_EXERCISE BRIEF_
Copy out precisely the line that holds "を使ってプロンプトを組み立てる場合も、単に「平安時代」…" and all the lines following it in the data, up to and including the last one, and no others.

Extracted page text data

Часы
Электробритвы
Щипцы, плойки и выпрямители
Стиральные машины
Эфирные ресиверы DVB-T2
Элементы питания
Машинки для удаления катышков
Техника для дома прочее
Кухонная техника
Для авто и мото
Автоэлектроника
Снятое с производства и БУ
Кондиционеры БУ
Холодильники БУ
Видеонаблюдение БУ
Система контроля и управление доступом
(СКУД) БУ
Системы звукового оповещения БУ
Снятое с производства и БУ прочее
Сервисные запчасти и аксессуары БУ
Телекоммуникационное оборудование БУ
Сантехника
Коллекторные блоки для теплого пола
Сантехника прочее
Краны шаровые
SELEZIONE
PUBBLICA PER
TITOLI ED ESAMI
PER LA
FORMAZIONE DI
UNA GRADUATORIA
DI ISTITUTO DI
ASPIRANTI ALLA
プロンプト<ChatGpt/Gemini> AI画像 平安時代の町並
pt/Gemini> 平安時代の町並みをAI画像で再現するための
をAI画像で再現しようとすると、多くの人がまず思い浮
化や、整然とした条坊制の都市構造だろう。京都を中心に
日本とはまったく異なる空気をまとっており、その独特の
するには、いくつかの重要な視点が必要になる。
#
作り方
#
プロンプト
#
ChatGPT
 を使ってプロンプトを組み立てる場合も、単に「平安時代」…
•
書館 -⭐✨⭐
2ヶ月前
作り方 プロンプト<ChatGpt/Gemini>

_OUTPUT FOR THIS EXERCISE_
 を使ってプロンプトを組み立てる場合も、単に「平安時代」…
•
書館 -⭐✨⭐
2ヶ月前
作り方 プロンプト<ChatGpt/Gemini>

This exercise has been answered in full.